#### EXERCISE DATA

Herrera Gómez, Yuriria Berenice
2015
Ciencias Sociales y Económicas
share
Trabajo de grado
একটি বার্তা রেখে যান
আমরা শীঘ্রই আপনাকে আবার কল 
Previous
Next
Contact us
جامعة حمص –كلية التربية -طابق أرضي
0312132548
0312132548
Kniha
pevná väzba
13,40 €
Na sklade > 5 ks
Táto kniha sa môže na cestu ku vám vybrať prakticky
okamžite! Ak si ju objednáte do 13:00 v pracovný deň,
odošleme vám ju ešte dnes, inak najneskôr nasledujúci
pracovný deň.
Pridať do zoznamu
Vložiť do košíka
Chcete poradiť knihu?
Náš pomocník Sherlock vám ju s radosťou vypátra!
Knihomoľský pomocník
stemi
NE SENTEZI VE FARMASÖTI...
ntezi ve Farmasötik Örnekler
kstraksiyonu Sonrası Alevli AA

########
#### EXERCISE DATA

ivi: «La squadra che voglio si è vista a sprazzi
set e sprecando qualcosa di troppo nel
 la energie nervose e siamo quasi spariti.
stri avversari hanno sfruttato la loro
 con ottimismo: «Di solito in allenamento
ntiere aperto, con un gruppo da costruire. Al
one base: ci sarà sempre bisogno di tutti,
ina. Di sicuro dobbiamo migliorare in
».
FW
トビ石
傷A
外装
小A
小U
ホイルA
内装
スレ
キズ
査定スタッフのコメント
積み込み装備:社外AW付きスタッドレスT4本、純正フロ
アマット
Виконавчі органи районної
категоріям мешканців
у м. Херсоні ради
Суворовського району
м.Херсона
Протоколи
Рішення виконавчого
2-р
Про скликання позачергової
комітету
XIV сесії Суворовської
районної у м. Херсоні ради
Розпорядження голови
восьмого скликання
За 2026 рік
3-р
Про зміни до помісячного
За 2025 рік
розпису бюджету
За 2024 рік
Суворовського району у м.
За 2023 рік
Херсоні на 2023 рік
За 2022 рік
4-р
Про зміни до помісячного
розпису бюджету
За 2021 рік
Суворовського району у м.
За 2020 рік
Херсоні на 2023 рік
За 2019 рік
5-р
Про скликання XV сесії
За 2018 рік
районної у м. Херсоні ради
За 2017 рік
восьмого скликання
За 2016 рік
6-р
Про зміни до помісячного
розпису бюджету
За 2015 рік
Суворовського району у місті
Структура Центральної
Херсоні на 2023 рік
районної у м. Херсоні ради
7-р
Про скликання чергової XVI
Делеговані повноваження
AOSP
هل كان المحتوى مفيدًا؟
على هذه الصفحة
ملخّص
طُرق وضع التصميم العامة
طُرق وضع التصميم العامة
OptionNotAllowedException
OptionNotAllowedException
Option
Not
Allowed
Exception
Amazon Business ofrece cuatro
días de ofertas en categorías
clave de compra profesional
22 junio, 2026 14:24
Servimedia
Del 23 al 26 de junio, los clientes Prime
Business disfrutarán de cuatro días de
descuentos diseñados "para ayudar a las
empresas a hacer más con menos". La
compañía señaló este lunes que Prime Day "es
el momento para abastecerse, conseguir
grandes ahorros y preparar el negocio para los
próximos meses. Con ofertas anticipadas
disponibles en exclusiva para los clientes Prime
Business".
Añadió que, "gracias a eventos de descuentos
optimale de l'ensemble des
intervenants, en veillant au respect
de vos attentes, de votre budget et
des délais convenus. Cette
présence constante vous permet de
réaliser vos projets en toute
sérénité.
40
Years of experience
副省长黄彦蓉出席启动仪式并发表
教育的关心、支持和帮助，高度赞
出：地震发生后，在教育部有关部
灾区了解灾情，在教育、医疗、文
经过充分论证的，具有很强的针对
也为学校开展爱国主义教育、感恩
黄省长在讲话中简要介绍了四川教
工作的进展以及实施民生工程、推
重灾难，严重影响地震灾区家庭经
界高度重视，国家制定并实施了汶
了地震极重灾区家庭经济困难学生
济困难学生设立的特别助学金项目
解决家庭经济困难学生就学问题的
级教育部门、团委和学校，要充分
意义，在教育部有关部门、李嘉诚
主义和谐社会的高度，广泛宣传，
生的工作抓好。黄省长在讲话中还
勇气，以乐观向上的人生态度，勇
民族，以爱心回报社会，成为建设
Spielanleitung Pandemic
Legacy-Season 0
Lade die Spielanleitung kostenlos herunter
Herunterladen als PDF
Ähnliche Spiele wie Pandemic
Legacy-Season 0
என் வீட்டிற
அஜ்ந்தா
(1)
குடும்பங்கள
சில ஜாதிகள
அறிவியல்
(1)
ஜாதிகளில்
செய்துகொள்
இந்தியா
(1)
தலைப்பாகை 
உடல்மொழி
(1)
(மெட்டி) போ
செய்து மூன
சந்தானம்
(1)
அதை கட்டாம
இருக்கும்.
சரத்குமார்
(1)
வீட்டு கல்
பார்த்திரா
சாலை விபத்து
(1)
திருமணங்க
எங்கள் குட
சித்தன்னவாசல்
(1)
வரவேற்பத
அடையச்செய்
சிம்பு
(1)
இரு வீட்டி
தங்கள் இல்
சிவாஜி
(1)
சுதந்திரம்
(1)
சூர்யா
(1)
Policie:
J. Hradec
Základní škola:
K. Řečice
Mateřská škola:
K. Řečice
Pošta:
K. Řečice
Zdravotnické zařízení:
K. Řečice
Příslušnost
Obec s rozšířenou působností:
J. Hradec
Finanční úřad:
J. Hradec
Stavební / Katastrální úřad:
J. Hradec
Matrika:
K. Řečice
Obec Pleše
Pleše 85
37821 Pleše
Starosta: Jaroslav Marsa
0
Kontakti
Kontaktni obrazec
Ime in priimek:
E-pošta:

########
#### EXERCISE DATA

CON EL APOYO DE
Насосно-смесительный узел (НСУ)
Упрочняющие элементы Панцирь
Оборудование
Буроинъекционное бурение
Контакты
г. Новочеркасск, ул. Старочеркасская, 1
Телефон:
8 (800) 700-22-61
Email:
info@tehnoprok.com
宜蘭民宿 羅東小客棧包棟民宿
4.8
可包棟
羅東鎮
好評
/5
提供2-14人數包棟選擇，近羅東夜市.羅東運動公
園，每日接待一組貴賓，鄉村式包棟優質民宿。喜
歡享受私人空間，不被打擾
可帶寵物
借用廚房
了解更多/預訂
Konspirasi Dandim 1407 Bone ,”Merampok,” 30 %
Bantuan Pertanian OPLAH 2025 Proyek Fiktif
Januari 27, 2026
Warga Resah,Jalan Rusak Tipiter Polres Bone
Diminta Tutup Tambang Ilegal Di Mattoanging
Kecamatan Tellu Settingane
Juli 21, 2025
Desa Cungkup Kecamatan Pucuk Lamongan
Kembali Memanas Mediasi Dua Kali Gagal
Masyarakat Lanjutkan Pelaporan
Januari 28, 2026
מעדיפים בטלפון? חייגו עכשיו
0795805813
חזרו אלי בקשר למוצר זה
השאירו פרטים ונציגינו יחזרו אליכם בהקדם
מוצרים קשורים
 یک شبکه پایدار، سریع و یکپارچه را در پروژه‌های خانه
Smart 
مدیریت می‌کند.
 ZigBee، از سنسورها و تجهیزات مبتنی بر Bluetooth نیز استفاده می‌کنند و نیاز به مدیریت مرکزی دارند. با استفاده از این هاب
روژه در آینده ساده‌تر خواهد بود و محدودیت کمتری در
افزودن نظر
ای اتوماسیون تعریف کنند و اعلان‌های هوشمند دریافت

########

• WHAT IS EXPECTED
Quote verbatim the lines of the records that begin with the line containing "Herrera Gómez, Yuriria Berenice" and continue through the line containing "Na sklade > 5 ks", including both of those lines.

• SOLUTION BELOW
Herrera Gómez, Yuriria Berenice
2015
Ciencias Sociales y Económicas
share
Trabajo de grado
একটি বার্তা রেখে যান
আমরা শীঘ্রই আপনাকে আবার কল 
Previous
Next
Contact us
جامعة حمص –كلية التربية -طابق أرضي
0312132548
0312132548
Kniha
pevná väzba
13,40 €
Na sklade > 5 ks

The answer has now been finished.